Report how many lines in the material below contain the string "common", treating uppercase and lowercase letters as distinct, and give only the number.

DATA IN THIS EXERCISE ->
━━━━━━━━━━━━━━━━━━━━

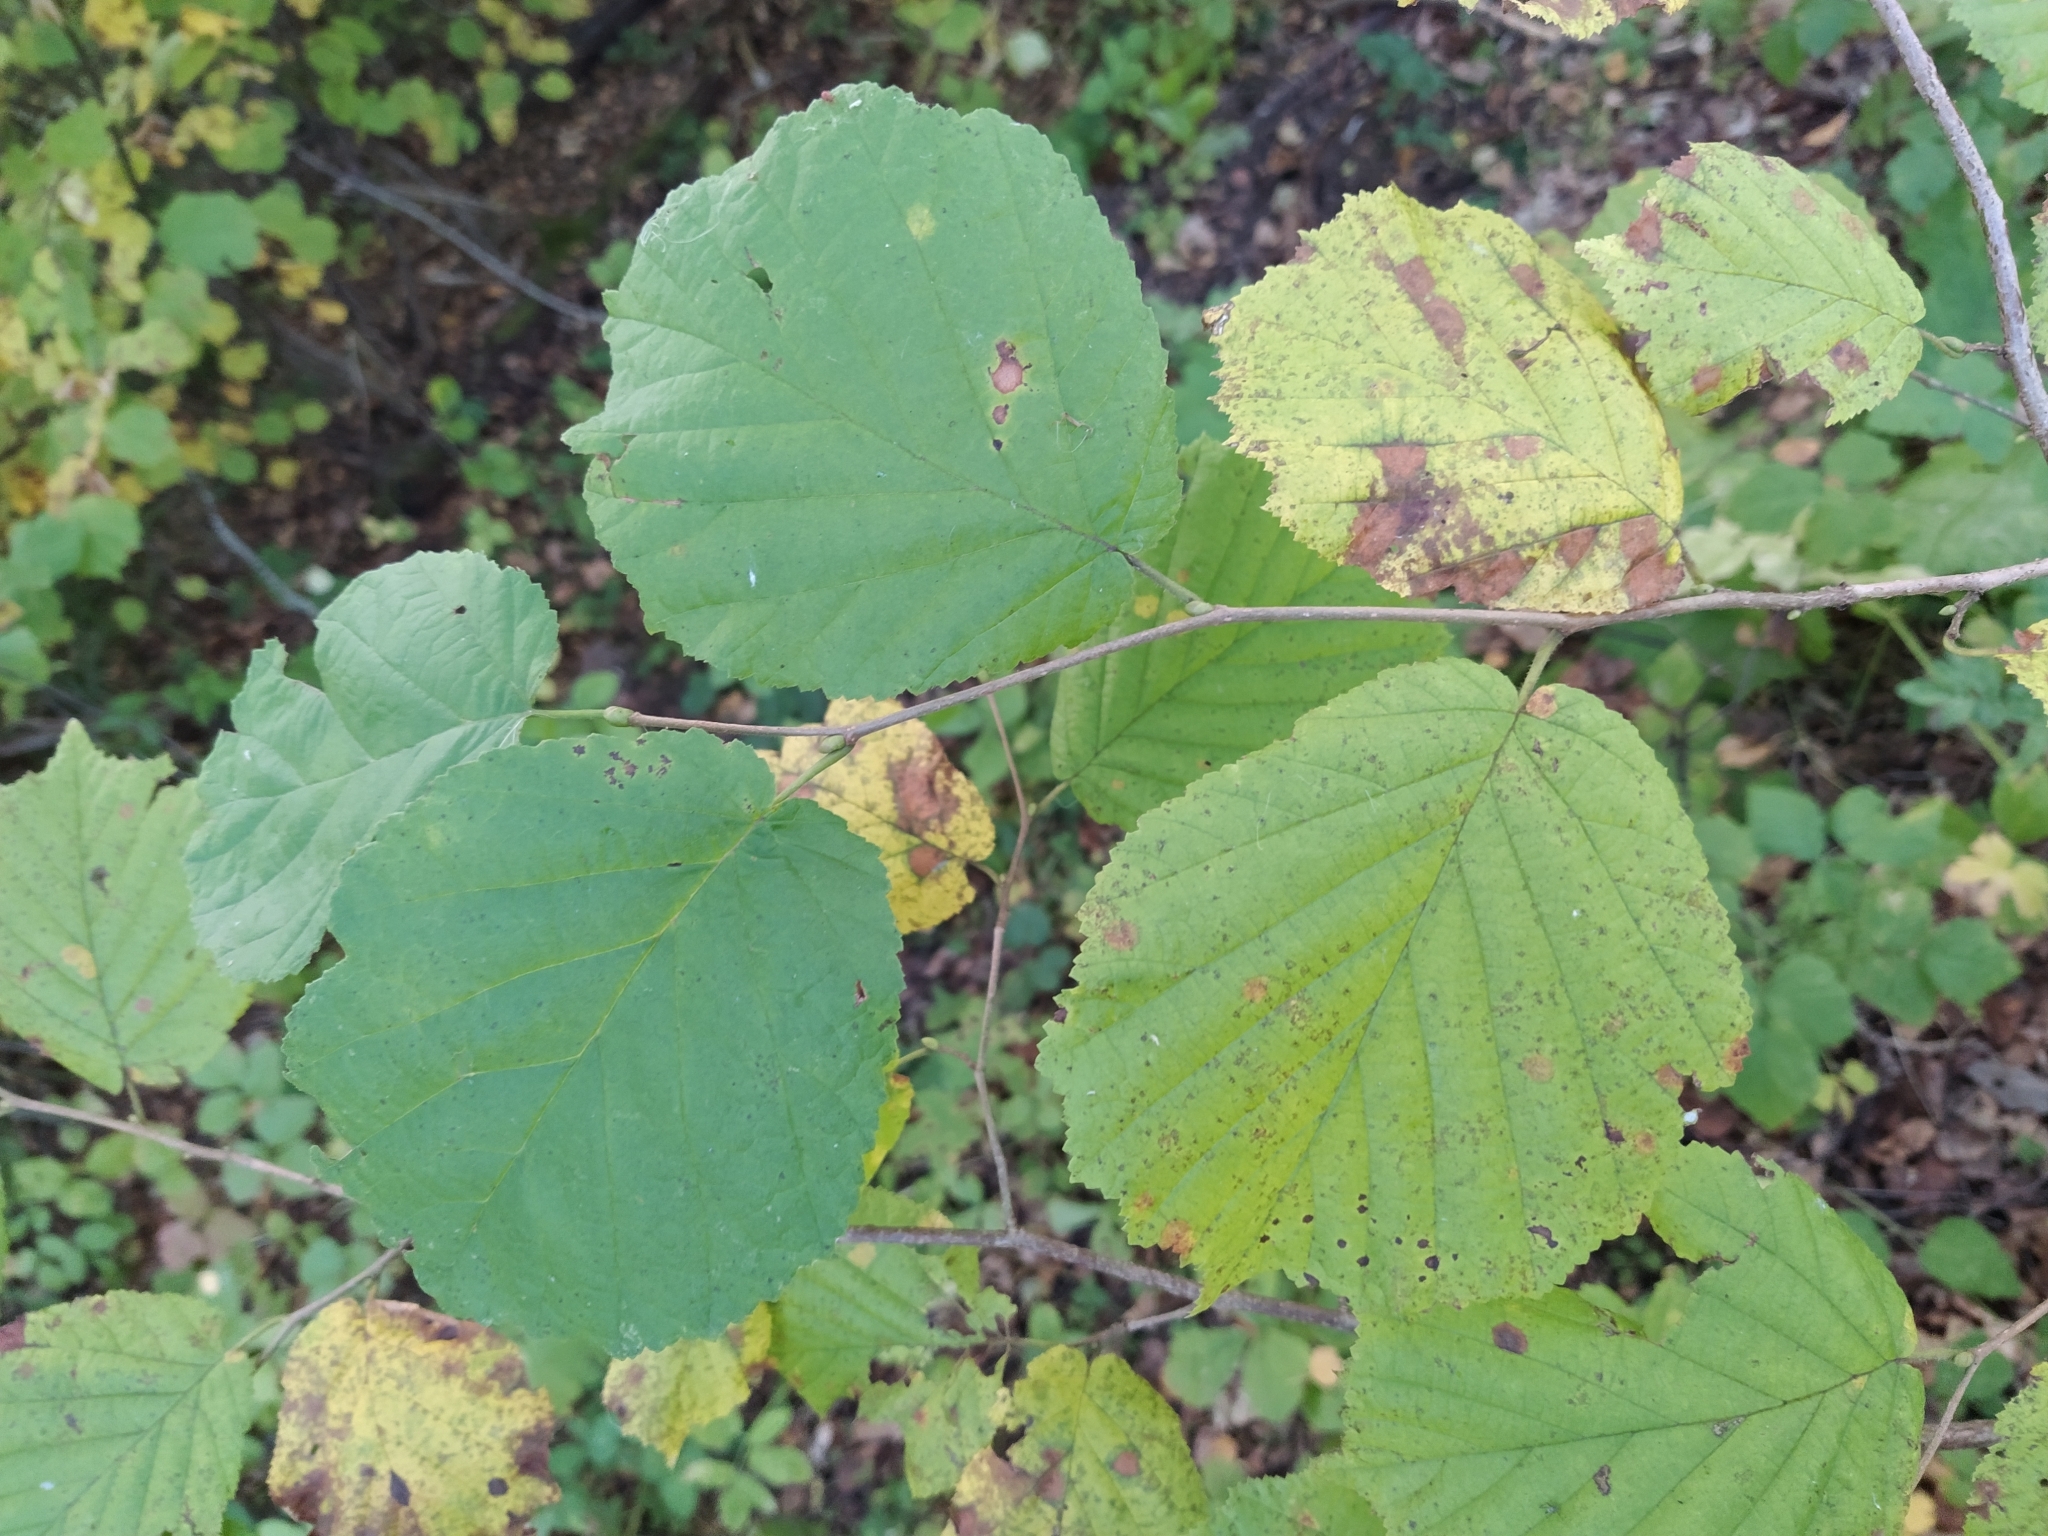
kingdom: Plantae
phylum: Tracheophyta
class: Magnoliopsida
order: Fagales
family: Betulaceae
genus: Corylus
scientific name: Corylus avellana
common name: European hazel
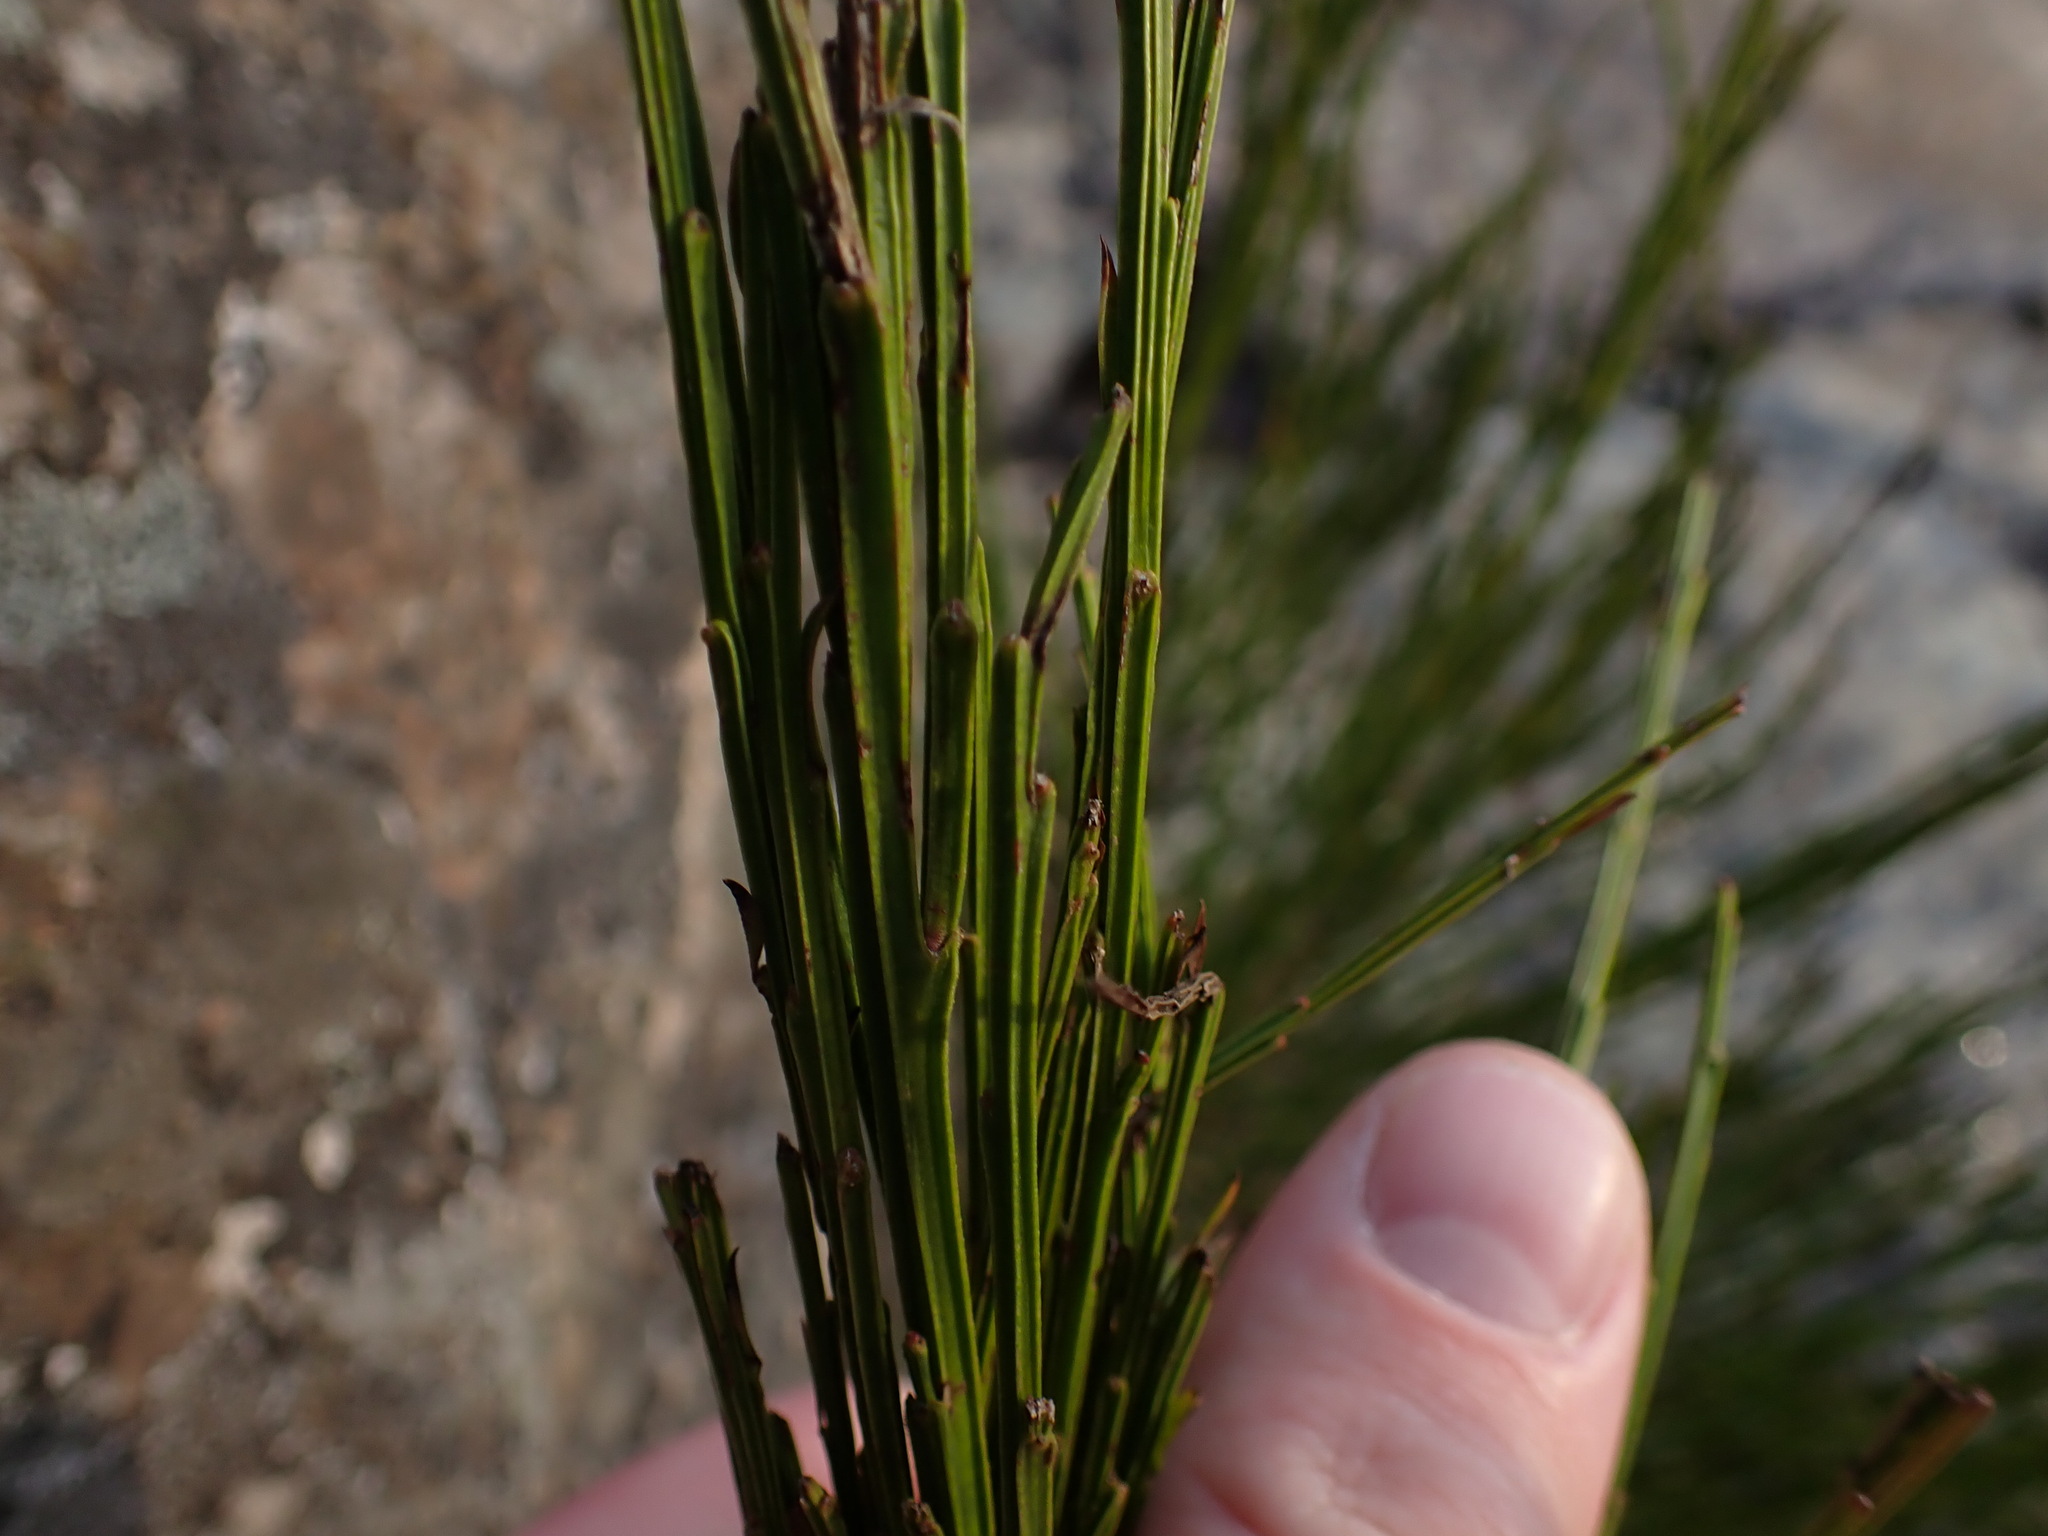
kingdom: Plantae
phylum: Tracheophyta
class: Magnoliopsida
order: Fabales
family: Fabaceae
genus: Cytisus
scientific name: Cytisus scoparius
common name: Scotch broom
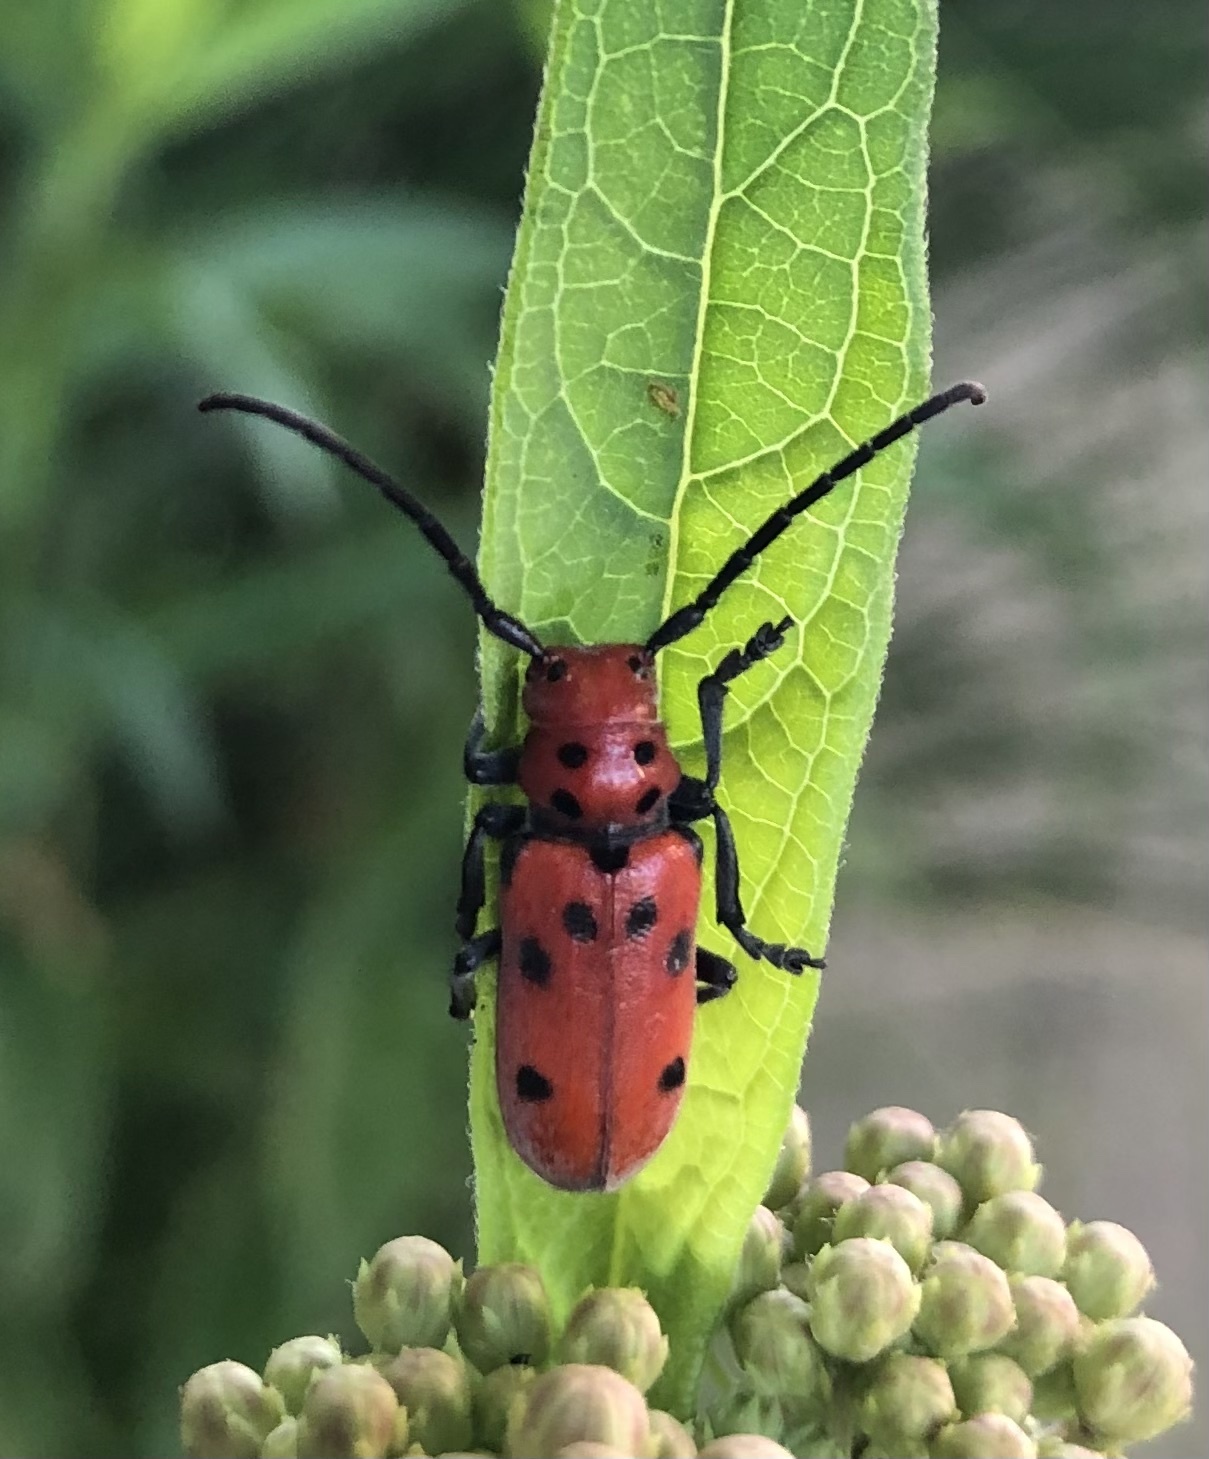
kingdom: Animalia
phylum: Arthropoda
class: Insecta
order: Coleoptera
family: Cerambycidae
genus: Tetraopes
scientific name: Tetraopes tetrophthalmus
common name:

━━━━━━━━━━━━━━━━━━━━

SOLUTION TO THIS PROBLEM -> 3